**Task prompt**
For this task, output every entry below exactly and omit the pictures.

+++ Raw data

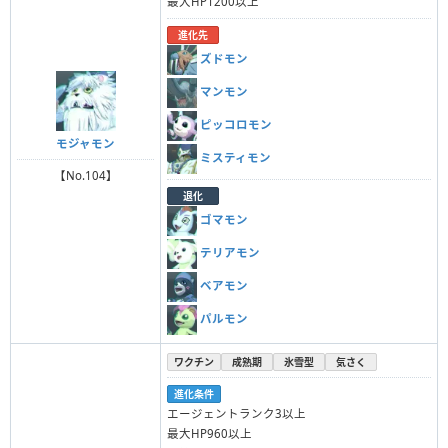
最大HP1200以上
進化先
ズドモン
マンモン
ピッコロモン
モジャモン
ミスティモン
【No.104】
退化
ゴマモン
テリアモン
ベアモン
パルモン
ワクチン
成熟期
氷雪型
気さく
進化条件
エージェントランク3以上
最大HP960以上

++++++

**Exercise answer**
最大HP1200以上
進化先
ズドモン
マンモン
ピッコロモン
モジャモン
ミスティモン
【No.104】
退化
ゴマモン
テリアモン
ベアモン
パルモン
ワクチン
成熟期
氷雪型
気さく
進化条件
エージェントランク3以上
最大HP960以上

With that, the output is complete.